ВЫБРАННЫЙ ФРАГМЕНТ:
....
Помня о том, что посвященные в мистерии связывались клятвой нераз­глашения таинств, сейчас трудно судить о месте, которое уделялось различ­ным формам эллинских религиозных верований в жизни отдельного челове­ка. Очевиден, однако, всепроникающий архетипический резонанс архаического греческого мировидения, с наибольшей полнотой выраженно­го в главнейших эпических поэмах, порожденных греческой культурой и до­шедших до нас в гомеровских «Илиаде» и «Одиссее».

Здесь, на заре западной литературной традиции торжествовало то светлое первобытное мифологическое ощущение, которое связывает человеческую жизнь тесным родством с вечным царством богов и богинь. Архаическое мировидение греков отражало внутреннее единство мгновенного чувственного восприятия и вневременного содержания, частного обстоятельства и вселен­ской драмы, человеческих действий и божественного детерминизма. Исто­рические лица претворяли в жизнь мифический героизм, тогда как олимпий­ские божества наблюдали события в долинах близ Трои и вмешивались в них. Игра чувств в мире, будто выплеснутом наружу, сверкающем цветами и деяниями, ничуть не мешала воспринимать смысл этого мира — упорядо­ченного и мифического одновременно. Острое восприятие физического мира — морей, гор, рассветов, пиров и сражений, луков, шлемов и колес­ниц — было насквозь пронизано ощутимым присутствием богов — и в приро­де, и в человеческих судьбах. Парадоксальным образом непосредственность и «свежесть» гомеровского мировидения связаны с фактически концепту­альным пониманием мира, управляемого древней, освященной веками ми­фологией.

Даже обожествленный образ самого Гомера указывает на своеобразный нераздельный синтез индивидуального и всеобщего. Монументальные эпи­ческие поэмы явились порождением великой «коллективной души» — и, со­творенные родовым эллинским воображением, они передавались, развива­лись, становились все прекраснее — от поколения к поколению, от певца к певцу. Но даже в рамках устоявшихся клишированных образцов устной поэ­зии, присутствовавшей при рождении эпоса, живо ощущается некое личност­ное своеобразие, которое ни с чем другим не перепутаешь,— некий гибкий индивидуализм и непосредственность, ощутимые в стиле и в видении. Таким образом, «Гомер» воспринимался двояко: как поэт-личность и как обобщенное олицетворение памяти древних греков.
....
СОБРАННЫЙ МАТЕРИАЛ:

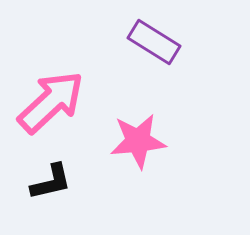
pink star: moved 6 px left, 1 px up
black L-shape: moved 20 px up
....
Выпишите из фрагмента о гомеровском мировидении все примеры физического мира, перечисленные после слов «Острое восприятие физического мира». Дайте их через запятую в именительном падеже множественного числа.

ВЫПОЛНЕННОЕ ЗАДАНИЕ:
моря, горы, рассветы, пиры, сражения, луки, шлемы, колесницы